(PROBLEM STATEMENT): When you output the entries, begin with the first line and end with the line containing "Ha trabajado continuamente", keeping each line exactly as it is.

____________________

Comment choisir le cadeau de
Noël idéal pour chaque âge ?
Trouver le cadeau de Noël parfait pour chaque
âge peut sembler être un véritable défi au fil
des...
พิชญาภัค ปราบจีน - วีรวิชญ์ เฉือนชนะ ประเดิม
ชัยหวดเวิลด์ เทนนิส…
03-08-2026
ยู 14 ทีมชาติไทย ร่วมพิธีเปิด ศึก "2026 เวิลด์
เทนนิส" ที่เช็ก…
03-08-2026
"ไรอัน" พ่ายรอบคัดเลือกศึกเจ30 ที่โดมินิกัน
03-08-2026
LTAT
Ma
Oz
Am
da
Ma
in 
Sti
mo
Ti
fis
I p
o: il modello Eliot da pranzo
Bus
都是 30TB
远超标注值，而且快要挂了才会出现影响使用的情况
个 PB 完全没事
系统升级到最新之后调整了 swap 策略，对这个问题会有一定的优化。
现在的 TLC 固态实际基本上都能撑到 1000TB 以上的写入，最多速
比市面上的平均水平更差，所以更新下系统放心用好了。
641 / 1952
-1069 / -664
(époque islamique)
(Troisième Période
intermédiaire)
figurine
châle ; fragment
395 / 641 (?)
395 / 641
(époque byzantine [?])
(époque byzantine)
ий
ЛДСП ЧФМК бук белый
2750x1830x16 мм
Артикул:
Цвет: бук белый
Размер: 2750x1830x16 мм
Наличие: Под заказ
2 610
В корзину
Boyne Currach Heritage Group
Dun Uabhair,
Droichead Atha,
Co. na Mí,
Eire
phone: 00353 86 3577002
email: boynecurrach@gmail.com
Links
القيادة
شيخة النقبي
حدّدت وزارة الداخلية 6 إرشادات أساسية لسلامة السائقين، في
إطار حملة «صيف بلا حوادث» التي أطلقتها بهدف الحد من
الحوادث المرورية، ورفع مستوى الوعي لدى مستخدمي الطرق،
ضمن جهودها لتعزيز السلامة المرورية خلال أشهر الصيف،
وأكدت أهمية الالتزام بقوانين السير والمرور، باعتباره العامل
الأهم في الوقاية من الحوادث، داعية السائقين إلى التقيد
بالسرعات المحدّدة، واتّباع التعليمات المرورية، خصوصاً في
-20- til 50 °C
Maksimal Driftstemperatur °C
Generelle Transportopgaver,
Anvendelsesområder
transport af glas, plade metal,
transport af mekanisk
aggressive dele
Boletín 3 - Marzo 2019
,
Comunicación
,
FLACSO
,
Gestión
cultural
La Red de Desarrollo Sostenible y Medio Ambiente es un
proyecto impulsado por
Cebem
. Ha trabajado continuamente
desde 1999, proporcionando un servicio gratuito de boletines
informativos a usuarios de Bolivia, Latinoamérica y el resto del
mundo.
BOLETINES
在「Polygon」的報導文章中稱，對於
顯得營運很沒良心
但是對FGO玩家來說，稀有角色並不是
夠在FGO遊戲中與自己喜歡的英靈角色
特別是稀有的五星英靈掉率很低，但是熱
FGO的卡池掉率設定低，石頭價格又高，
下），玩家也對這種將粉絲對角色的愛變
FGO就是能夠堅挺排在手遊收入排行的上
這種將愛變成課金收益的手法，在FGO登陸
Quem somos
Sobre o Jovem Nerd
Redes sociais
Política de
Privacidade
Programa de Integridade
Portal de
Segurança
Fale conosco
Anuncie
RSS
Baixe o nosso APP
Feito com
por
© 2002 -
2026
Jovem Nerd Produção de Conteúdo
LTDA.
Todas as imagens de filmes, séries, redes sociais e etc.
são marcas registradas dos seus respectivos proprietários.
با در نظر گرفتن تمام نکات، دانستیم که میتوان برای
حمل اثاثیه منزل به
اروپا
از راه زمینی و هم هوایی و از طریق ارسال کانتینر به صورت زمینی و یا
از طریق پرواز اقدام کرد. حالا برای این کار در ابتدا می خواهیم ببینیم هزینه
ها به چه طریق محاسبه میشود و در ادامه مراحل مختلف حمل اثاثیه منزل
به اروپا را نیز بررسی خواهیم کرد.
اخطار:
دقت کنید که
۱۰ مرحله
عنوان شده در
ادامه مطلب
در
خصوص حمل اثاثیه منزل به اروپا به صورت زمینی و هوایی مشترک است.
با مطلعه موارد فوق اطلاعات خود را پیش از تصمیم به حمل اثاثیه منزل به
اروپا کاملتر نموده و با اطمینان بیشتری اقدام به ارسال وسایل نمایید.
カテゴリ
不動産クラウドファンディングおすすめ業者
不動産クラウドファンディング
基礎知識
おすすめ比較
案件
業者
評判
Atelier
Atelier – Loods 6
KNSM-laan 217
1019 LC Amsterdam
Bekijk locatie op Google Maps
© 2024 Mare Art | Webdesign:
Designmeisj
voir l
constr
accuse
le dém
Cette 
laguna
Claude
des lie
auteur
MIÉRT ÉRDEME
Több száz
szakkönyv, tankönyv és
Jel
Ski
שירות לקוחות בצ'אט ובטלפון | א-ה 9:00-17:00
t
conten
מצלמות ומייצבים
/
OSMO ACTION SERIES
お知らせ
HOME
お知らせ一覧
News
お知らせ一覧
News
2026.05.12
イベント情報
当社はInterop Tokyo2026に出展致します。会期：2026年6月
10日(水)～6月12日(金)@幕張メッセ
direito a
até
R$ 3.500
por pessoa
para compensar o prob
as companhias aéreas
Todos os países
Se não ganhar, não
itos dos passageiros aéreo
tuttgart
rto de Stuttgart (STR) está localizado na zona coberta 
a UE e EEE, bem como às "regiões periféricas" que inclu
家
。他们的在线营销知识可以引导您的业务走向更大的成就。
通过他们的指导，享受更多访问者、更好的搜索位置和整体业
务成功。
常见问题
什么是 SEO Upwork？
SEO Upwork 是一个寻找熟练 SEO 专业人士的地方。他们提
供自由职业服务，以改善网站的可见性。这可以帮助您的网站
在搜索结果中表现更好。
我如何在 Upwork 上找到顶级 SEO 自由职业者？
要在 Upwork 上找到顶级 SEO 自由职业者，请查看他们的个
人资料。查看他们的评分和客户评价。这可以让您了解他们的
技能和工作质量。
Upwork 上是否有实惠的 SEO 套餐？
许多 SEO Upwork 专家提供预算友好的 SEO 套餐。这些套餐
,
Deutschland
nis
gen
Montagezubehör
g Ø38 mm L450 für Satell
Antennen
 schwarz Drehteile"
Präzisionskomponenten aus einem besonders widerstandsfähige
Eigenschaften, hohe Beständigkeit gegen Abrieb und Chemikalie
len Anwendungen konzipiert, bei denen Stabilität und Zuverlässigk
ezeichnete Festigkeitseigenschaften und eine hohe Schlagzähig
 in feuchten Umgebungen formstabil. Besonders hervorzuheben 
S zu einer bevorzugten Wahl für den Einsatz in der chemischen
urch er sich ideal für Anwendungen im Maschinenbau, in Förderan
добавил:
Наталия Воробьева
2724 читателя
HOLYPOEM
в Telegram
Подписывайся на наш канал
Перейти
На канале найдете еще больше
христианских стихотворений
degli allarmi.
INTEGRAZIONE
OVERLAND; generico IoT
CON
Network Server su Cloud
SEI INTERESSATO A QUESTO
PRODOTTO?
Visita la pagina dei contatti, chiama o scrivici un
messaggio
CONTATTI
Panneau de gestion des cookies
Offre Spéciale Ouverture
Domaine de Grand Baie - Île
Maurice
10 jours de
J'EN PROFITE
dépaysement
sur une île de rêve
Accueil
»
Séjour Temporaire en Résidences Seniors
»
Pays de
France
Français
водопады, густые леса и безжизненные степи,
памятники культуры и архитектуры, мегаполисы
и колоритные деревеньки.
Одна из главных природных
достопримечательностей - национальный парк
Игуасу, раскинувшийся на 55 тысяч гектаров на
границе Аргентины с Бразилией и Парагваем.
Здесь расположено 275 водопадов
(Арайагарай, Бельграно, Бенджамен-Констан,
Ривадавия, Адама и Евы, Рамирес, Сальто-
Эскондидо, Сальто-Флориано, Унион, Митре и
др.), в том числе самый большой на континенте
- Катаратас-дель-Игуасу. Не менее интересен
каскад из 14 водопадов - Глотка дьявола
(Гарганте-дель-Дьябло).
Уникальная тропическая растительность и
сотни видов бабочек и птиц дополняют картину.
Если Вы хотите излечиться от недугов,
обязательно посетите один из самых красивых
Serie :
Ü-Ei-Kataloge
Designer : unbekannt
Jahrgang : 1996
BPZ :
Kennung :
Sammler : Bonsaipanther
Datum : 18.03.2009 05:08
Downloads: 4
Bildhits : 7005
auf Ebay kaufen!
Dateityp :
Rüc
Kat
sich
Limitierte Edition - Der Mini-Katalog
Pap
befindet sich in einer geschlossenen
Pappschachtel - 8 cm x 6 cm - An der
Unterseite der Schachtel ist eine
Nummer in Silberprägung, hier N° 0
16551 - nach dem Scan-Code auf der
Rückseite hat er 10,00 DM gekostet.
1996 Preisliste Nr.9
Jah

____________________

(EXERCISE RESULT):
Comment choisir le cadeau de
Noël idéal pour chaque âge ?
Trouver le cadeau de Noël parfait pour chaque
âge peut sembler être un véritable défi au fil
des...
พิชญาภัค ปราบจีน - วีรวิชญ์ เฉือนชนะ ประเดิม
ชัยหวดเวิลด์ เทนนิส…
03-08-2026
ยู 14 ทีมชาติไทย ร่วมพิธีเปิด ศึก "2026 เวิลด์
เทนนิส" ที่เช็ก…
03-08-2026
"ไรอัน" พ่ายรอบคัดเลือกศึกเจ30 ที่โดมินิกัน
03-08-2026
LTAT
Ma
Oz
Am
da
Ma
in 
Sti
mo
Ti
fis
I p
o: il modello Eliot da pranzo
Bus
都是 30TB
远超标注值，而且快要挂了才会出现影响使用的情况
个 PB 完全没事
系统升级到最新之后调整了 swap 策略，对这个问题会有一定的优化。
现在的 TLC 固态实际基本上都能撑到 1000TB 以上的写入，最多速
比市面上的平均水平更差，所以更新下系统放心用好了。
641 / 1952
-1069 / -664
(époque islamique)
(Troisième Période
intermédiaire)
figurine
châle ; fragment
395 / 641 (?)
395 / 641
(époque byzantine [?])
(époque byzantine)
ий
ЛДСП ЧФМК бук белый
2750x1830x16 мм
Артикул:
Цвет: бук белый
Размер: 2750x1830x16 мм
Наличие: Под заказ
2 610
В корзину
Boyne Currach Heritage Group
Dun Uabhair,
Droichead Atha,
Co. na Mí,
Eire
phone: 00353 86 3577002
email: boynecurrach@gmail.com
Links
القيادة
شيخة النقبي
حدّدت وزارة الداخلية 6 إرشادات أساسية لسلامة السائقين، في
إطار حملة «صيف بلا حوادث» التي أطلقتها بهدف الحد من
الحوادث المرورية، ورفع مستوى الوعي لدى مستخدمي الطرق،
ضمن جهودها لتعزيز السلامة المرورية خلال أشهر الصيف،
وأكدت أهمية الالتزام بقوانين السير والمرور، باعتباره العامل
الأهم في الوقاية من الحوادث، داعية السائقين إلى التقيد
بالسرعات المحدّدة، واتّباع التعليمات المرورية، خصوصاً في
-20- til 50 °C
Maksimal Driftstemperatur °C
Generelle Transportopgaver,
Anvendelsesområder
transport af glas, plade metal,
transport af mekanisk
aggressive dele
Boletín 3 - Marzo 2019
,
Comunicación
,
FLACSO
,
Gestión
cultural
La Red de Desarrollo Sostenible y Medio Ambiente es un
proyecto impulsado por
Cebem
. Ha trabajado continuamente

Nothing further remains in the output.